Legato's stock price has lagged Veritas' because of concerns that have circulated in the past few months, analysts say. First, worries emerged that Legato's planned purchase of

FullTime Software


in a deal worth $69.4 million would end up being dilutive instead of accretive because of a decline in FullTime's revenue late last year. In the December quarter, FullTime reported a sequential decline in revenue to $5.2 million from $7.0 million in September, says a FullTime spokeswoman.

"Some people said, 'Uh-oh, maybe with that, the deal will be a dilutive acquisition rather than accretive," Ziegel says. Unlike an accretive deal, a dilutive one would depress the EPS figure. But a Legato spokesman says the company still believes the deal will be accretive in the June quarter.

Then, in February, rumors surfaced that Legato was losing much of its sales staff. Although these rumors were denied by the company and have proven to be unfounded, they weighed down the stock price.

In the meantime, Veritas has picked up its pace, rising more than 30% since the start of the year. "Right now, there's a growing sentiment forming that this is a winner-take-all market, and increasingly, people are thinking that the winner will be Veritas," says Breiner at Volpe Brown. Breiner says he doesn't believe the market for storage software is a zero-sum game. But he says those views are being fueled by a few things, including Veritas' slightly larger revenue base and slightly faster growth rate last year, especially in license revenue, which has given rise to the perception that Veritas is gaining market share.
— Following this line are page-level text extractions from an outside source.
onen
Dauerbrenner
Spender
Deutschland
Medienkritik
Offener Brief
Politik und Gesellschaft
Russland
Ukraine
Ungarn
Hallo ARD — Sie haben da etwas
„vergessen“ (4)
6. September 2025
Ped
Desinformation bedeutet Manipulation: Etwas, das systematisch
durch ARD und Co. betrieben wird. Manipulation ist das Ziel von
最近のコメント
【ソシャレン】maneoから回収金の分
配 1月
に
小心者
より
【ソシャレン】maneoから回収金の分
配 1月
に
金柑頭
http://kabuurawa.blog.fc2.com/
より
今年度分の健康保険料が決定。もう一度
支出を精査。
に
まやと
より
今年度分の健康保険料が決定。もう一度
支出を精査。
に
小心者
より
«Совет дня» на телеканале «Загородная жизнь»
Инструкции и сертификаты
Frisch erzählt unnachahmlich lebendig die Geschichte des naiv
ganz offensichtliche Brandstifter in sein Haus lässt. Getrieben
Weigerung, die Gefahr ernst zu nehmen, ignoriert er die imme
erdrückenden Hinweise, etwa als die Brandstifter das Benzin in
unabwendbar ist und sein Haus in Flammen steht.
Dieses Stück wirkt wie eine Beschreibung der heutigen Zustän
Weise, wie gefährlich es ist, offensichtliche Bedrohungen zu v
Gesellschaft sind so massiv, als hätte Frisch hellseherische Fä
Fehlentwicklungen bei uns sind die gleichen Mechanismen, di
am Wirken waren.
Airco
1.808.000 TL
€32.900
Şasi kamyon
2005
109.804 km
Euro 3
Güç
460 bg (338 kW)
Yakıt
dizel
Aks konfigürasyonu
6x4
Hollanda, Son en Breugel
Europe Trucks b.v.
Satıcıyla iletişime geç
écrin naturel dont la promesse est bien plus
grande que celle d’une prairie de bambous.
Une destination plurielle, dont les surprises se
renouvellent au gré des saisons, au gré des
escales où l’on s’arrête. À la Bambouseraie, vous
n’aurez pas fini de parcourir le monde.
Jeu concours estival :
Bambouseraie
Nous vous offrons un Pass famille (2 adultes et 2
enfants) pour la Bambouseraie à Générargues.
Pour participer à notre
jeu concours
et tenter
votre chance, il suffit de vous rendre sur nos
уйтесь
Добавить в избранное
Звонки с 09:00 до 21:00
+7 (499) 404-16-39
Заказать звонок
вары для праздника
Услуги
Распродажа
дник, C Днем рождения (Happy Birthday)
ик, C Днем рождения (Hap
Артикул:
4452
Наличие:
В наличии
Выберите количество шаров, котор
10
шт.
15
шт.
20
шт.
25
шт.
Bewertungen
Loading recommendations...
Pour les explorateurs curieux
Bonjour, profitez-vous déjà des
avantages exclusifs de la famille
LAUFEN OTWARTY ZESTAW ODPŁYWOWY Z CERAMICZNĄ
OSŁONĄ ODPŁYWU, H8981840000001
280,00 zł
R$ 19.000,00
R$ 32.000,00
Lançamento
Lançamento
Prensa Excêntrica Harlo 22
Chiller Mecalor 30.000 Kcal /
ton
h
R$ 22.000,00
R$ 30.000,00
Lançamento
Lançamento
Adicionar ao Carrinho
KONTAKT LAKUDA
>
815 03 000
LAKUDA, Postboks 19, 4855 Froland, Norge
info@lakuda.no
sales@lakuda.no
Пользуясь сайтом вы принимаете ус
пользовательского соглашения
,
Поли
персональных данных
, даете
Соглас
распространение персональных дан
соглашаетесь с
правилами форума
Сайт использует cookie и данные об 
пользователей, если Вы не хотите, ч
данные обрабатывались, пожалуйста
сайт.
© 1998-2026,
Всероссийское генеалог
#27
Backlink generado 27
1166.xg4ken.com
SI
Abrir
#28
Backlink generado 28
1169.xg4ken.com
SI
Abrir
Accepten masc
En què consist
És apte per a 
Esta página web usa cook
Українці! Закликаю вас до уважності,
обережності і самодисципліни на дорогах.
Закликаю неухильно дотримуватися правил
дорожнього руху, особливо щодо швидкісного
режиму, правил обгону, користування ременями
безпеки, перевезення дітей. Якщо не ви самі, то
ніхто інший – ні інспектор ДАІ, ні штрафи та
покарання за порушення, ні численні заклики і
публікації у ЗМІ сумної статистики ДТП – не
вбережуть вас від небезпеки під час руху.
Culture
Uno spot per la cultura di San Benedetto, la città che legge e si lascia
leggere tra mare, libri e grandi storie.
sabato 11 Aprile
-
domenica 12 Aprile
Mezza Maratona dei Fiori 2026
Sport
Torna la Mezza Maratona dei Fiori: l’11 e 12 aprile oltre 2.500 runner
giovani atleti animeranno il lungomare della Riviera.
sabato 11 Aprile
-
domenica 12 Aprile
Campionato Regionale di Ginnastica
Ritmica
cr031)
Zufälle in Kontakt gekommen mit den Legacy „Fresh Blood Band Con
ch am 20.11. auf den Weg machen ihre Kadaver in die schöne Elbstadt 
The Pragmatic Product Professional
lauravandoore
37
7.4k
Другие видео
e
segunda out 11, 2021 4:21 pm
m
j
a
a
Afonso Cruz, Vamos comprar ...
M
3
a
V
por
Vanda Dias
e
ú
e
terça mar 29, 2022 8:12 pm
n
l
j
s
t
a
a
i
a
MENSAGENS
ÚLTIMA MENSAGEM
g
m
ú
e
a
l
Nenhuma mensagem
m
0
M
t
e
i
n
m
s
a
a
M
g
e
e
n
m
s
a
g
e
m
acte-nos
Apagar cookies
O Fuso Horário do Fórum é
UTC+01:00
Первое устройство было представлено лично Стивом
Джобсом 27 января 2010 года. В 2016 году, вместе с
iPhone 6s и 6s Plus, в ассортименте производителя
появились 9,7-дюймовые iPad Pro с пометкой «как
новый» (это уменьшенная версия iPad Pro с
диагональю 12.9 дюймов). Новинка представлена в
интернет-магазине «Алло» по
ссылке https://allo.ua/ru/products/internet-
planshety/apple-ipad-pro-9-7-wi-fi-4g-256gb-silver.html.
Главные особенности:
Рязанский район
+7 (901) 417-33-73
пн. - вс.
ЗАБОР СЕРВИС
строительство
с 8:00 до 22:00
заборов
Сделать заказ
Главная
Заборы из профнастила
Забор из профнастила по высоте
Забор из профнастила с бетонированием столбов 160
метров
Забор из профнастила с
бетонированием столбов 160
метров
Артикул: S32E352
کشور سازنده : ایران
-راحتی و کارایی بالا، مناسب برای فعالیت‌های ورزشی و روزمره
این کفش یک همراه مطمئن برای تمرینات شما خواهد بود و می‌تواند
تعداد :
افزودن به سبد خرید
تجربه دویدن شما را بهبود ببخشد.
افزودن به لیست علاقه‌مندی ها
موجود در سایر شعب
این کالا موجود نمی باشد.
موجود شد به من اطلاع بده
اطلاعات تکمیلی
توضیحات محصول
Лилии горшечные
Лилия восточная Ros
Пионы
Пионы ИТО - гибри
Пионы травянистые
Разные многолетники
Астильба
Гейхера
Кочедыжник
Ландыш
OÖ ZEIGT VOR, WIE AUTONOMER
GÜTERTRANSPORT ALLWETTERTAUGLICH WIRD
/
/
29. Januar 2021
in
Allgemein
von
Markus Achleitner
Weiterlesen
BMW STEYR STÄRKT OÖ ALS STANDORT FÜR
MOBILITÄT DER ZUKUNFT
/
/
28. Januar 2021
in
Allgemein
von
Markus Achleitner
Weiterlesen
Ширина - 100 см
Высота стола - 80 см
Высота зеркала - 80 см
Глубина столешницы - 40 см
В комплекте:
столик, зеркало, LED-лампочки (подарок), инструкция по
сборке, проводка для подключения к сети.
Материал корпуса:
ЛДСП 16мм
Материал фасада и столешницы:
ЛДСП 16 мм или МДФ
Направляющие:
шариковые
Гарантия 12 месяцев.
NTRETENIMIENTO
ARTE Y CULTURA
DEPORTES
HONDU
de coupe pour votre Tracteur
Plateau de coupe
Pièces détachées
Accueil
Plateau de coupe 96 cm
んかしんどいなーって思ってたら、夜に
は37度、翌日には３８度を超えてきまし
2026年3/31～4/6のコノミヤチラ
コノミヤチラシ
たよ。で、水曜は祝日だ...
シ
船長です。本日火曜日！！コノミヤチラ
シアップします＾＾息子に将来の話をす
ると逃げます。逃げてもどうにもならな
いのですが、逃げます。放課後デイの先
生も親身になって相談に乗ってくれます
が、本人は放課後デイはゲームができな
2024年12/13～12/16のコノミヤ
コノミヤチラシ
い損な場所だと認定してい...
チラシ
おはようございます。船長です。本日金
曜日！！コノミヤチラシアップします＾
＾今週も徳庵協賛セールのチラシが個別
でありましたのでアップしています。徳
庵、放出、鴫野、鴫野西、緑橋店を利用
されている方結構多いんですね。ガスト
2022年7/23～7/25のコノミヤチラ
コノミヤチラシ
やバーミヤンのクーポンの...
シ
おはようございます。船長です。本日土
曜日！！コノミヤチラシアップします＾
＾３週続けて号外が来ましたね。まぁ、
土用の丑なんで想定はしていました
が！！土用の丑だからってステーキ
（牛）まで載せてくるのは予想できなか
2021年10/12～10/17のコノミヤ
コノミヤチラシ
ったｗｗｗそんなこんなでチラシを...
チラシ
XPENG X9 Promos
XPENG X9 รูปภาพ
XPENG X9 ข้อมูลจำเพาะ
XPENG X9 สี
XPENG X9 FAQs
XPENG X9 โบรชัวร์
In 1998, Veritas total revenue grew 74% from a year earlier to $211 million, with license revenue rising 75%, while Legato's total revenue rose 71% to $143 million and license revenue grew 66%, he says.

Given those figures, analysts agree that Veritas should have a higher market cap, but they question whether Veritas shares are worth about 75% more.

Factoring out planned acquisitions, Veritas and Legato "are similar companies with similar growth rates and operating margins, so they should be trading closer together," Ziegel says. On a price-to-earnings basis, Ziegel notes that Veritas is trading roughly at 77 times this year's earnings and Legato at 45 times earnings. "That means Legato is trading at a 42% discount," he says, noting that the companies' earnings-per-share projections for 1999 are within pennies of each other.

First Call

pegs Veritas' 1999 earnings per share at $1.10 and Legato at $1.08.

Breiner agrees, noting that his forecasts for both companies also look very similar. He predicts Veritas will grow license revenue this year 56% from 1998 and Legato 52%. He also has 12-month price targets that are roughly about 15% apart. His 12-month price target is 85 for Legato and 98 for Veritas.

So if history does repeat itself, then that gap between Legato and Veritas should narrow, making this aberration a time to buy Legato and pick up a big percentage gainer for the portfolio, analysts say. "We are pounding the tables telling people to buy Legato," says Mark Kelleher, analyst at

Tucker Anthony

, which has no underwriting relationship with either company.